Chapel Hill, North Carolina-based asset manager Morgan Creek Capital Management and New York-based fintech company EXOS Financial have launched the Morgan Creek – Exos Active SPAC Arbitrage ETF (ticker: CSH), an actively managed ETF with an investment strategy that invests in SPACs, and their underlying US Treasury collateral, to earn a potentially higher return per unit of risk than traditional cash alternatives.
CSH seeks to provide investors with short-duration investment exposure that still earns a meaningful positive return. The fund seeks to achieve this objective by holding a diversified portfolio of “pre-combination SPACs”, which are structurally collateralised by US T-bills or equivalents and embedded equity options. It actively manages the underlying portfolio in an attempt to optimise returns relative to the risk to its underlying collateral value.
“There has never been a more challenging time to be a saver”, says Mark Yusko, CEO and Chief Investment Officer at Morgan Creek Capital Management. “Record high inflation and ultra-low interest rates make it extremely difficult for investors to make the most of their cash.
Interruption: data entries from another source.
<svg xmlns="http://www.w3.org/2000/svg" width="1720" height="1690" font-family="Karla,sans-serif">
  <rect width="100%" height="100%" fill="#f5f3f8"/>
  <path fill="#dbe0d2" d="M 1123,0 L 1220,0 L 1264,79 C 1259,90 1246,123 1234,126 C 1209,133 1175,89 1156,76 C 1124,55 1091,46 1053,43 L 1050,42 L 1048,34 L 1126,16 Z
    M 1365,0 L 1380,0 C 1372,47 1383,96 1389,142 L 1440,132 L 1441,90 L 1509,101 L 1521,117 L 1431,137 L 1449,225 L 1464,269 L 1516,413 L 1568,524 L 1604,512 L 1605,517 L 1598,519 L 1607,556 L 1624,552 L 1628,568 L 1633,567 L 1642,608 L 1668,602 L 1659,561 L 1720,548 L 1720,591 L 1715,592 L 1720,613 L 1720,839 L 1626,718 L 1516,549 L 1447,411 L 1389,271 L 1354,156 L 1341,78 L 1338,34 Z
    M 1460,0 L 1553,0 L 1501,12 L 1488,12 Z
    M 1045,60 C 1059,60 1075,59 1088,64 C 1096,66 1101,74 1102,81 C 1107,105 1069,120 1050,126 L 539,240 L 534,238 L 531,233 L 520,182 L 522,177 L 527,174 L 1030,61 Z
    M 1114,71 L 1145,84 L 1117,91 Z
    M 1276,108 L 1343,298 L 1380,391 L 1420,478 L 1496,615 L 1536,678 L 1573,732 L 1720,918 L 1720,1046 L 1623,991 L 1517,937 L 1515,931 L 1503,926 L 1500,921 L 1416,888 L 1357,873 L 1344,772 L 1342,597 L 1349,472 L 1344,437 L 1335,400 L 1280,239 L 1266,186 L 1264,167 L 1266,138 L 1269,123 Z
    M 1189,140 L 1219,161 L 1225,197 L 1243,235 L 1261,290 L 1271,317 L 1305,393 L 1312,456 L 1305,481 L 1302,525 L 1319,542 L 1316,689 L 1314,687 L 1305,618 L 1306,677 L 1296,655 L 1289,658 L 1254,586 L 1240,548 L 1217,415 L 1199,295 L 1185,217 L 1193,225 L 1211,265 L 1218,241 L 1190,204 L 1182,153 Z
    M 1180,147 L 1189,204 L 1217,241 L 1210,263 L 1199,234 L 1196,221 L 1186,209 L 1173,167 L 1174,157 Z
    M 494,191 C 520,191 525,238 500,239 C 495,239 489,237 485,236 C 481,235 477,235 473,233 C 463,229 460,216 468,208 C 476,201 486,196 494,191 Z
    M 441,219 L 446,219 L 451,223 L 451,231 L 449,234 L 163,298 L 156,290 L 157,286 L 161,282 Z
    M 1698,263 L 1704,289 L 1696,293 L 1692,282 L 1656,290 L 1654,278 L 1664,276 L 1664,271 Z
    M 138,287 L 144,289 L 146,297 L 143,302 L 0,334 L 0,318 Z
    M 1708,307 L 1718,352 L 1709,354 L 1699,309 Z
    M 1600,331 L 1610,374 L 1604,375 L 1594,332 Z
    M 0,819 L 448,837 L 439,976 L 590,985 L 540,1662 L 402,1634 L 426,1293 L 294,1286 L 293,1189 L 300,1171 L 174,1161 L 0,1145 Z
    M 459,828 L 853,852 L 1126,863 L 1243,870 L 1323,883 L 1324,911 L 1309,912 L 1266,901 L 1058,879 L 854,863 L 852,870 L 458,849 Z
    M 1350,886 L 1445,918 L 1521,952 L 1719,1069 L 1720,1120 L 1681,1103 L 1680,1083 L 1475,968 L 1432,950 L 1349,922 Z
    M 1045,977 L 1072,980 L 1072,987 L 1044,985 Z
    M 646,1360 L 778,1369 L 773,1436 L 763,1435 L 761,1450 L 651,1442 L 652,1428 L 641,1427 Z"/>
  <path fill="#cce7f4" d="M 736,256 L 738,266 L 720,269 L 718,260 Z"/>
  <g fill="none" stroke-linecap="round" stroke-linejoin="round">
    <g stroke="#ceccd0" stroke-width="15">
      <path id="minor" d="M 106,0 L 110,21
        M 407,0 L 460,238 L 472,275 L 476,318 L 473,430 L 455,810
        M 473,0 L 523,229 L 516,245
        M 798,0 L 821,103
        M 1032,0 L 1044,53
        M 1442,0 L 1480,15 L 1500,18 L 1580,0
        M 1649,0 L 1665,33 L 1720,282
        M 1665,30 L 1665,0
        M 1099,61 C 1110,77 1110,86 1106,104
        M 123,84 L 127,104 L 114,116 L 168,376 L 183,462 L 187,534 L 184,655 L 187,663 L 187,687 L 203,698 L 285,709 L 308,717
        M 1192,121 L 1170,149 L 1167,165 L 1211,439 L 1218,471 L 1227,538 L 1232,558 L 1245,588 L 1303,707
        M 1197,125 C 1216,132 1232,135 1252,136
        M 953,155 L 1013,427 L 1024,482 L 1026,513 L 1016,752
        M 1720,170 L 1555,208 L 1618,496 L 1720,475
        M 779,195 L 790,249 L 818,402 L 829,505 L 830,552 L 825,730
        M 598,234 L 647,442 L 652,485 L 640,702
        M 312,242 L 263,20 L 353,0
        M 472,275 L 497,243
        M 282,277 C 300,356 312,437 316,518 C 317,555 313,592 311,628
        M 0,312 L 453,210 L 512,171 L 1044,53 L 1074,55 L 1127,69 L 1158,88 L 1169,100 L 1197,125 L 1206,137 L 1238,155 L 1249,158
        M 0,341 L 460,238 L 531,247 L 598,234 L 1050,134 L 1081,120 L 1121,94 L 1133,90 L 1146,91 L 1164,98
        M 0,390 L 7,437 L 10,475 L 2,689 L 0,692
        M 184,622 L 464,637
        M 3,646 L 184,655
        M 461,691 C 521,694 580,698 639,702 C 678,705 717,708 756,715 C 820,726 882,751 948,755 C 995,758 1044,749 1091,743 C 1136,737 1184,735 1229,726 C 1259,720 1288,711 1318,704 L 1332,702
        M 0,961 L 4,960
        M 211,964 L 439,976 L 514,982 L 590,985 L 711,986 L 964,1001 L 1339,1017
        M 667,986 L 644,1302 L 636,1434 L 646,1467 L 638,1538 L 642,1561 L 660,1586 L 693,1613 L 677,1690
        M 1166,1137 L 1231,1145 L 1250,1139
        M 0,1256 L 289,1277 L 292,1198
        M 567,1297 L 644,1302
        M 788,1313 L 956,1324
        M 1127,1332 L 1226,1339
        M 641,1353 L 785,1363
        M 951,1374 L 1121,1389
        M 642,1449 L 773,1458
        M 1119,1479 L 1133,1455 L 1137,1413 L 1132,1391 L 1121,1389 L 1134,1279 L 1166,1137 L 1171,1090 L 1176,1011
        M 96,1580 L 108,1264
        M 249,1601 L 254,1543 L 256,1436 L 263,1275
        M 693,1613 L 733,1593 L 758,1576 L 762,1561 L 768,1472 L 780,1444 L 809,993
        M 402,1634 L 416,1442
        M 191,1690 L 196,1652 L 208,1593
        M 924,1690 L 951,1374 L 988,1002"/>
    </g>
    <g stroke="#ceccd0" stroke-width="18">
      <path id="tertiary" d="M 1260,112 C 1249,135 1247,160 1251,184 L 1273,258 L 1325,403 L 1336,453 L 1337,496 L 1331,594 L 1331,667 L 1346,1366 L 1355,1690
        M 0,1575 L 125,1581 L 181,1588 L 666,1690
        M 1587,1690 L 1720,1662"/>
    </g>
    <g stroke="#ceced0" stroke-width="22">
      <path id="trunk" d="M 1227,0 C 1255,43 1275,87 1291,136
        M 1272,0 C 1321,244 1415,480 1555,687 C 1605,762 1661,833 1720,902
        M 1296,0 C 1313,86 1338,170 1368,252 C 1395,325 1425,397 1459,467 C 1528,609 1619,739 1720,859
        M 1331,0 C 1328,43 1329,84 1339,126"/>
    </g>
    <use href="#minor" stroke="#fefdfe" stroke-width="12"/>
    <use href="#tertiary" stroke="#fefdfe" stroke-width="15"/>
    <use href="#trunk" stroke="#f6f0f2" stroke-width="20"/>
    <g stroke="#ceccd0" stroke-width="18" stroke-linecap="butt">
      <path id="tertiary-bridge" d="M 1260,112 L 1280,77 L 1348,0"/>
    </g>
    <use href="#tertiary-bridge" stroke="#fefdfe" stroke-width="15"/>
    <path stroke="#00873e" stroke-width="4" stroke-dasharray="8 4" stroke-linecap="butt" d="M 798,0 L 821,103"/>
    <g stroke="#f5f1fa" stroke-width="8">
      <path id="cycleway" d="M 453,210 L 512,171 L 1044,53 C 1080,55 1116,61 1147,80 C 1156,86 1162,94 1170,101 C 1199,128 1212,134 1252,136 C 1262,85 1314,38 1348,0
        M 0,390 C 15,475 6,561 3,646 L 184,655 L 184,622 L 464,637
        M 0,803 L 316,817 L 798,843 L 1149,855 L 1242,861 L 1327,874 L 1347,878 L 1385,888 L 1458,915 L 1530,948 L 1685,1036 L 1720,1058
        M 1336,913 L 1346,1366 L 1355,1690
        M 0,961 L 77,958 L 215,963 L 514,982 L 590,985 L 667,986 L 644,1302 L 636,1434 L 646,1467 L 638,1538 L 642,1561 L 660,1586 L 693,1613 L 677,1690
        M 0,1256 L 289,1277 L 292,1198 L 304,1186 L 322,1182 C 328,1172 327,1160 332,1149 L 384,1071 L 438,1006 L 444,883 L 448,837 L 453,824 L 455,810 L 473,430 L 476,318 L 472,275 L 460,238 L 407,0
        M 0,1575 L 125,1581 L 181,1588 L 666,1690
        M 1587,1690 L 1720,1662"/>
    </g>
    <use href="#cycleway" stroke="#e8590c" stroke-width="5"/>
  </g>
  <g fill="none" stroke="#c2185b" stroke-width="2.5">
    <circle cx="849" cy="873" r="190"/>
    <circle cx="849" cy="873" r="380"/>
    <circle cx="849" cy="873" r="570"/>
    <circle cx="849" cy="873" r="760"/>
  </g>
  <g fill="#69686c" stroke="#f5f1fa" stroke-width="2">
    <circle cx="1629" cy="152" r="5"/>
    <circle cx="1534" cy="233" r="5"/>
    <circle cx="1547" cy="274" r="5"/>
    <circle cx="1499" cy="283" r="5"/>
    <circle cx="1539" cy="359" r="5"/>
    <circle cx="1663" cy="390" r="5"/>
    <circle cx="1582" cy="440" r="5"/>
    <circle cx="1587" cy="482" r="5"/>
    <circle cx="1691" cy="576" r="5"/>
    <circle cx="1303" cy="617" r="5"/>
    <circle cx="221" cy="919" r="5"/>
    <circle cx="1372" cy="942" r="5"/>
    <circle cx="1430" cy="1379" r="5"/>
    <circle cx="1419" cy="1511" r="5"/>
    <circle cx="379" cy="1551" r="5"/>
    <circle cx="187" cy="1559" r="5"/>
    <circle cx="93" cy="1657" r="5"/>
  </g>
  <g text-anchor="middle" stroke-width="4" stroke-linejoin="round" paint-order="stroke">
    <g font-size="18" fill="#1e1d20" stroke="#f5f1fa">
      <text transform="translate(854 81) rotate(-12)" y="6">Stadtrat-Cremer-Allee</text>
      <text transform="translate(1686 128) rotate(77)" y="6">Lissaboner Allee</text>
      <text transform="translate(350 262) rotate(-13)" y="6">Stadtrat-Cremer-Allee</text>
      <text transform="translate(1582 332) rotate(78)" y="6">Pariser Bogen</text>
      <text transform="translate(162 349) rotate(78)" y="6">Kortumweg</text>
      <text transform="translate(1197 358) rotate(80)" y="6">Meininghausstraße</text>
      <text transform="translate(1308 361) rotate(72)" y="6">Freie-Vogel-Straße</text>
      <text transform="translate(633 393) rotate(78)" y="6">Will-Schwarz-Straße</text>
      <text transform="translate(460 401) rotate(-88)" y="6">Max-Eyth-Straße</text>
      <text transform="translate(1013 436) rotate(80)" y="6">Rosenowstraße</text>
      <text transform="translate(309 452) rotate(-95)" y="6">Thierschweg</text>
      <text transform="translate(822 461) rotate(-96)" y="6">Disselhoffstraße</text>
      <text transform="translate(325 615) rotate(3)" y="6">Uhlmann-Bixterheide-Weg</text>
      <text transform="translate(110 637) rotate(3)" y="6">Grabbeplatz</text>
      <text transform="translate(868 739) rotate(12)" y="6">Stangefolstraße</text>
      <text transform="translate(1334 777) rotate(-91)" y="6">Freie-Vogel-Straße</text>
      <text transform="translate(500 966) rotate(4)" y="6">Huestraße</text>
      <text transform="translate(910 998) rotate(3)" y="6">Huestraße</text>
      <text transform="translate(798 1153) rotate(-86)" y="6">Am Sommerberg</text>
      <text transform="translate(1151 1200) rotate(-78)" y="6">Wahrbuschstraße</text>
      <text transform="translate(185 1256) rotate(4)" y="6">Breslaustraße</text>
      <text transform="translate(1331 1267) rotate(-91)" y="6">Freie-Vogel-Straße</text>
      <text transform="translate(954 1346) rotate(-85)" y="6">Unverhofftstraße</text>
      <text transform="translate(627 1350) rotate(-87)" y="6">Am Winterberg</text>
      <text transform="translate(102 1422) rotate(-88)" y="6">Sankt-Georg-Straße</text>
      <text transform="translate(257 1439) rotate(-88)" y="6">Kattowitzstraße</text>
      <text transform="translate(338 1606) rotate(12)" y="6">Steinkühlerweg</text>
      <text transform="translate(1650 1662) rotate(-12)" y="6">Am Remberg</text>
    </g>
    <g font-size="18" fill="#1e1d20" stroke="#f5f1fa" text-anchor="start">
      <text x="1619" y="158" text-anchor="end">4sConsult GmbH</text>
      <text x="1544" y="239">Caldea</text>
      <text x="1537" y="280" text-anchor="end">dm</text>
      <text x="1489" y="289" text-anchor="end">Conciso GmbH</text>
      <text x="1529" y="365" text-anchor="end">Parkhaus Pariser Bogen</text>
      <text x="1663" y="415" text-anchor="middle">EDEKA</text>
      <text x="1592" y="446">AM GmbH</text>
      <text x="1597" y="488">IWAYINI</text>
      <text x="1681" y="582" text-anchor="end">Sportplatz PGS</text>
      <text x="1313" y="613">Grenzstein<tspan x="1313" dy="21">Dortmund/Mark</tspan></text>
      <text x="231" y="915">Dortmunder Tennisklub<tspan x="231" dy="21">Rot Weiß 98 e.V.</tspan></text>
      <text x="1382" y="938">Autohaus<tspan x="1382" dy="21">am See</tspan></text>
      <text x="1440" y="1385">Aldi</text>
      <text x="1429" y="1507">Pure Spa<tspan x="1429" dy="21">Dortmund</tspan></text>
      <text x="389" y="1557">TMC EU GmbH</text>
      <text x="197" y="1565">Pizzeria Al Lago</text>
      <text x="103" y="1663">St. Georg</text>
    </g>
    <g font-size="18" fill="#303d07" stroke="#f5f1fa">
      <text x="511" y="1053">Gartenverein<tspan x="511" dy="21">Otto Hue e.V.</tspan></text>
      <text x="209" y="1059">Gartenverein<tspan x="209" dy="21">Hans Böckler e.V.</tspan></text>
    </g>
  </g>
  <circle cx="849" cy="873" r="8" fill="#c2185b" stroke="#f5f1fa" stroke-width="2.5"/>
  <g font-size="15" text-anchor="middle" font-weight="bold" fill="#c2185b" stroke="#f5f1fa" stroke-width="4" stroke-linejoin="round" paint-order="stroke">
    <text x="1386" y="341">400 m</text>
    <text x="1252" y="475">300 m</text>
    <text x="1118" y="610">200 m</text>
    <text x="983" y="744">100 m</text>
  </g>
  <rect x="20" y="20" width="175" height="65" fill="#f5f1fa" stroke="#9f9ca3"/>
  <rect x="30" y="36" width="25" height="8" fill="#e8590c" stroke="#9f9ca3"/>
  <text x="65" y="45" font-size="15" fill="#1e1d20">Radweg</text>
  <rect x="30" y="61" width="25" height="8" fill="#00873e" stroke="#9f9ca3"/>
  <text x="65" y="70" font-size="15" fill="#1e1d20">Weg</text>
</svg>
Banks are paying close to zero and other cash alternatives like credit, or longer duration bonds, offer only a small incremental return, but can leave investors with significant losses in the worst case scenarios”.
“We’re thrilled about bringing this new ETF to market in collaboration with Morgan Creek,” says Peter Early, Head of Business Development at EXOS Financial. “CSH is built for investors looking to earn a return on their liquid assets without compromising on safety. We do this by leveraging our expertise and extensive knowledge of SPACs while we have the ability to redeem our shares for the underlying collateral at some date in the future. This stage of a SPAC’s life cycle is unique because it offers the protection of the US government credit with the upside potential of equity, which is quite appealing.”
CSH will hold a diversified portfolio that is weighted based on a proprietary valuation analysis which is updated in real time. “We believe that active management is absolutely essential when navigating the world of SPACs. Our ETF manages risk through consistent and systematic rebalancing using a structured analytical framework that compares the expected return of each security in the universe relative to its risk to the underlying collateral value. This proprietary process is what keeps the portfolio well-positioned for small, but consistent, gains without over-exposing investors to any single security,” says PM Dewey Tucker.
Special Purpose Acquisition Companies, or SPACs, are hybrid investment vehicles where trust assets are collateralised by a pool of US Treasuries, and include equity options embedded in the structure that could allow for additional return above the risk-free rate. CSH is designed to capitalise on these key structural features of SPACs, and therefore is not necessarily dependent on the performance of the SPAC market as a whole, or on the performance of the individual companies that utilize SPACs to go public.
The expense ratio of CSH is 1.25 per cent.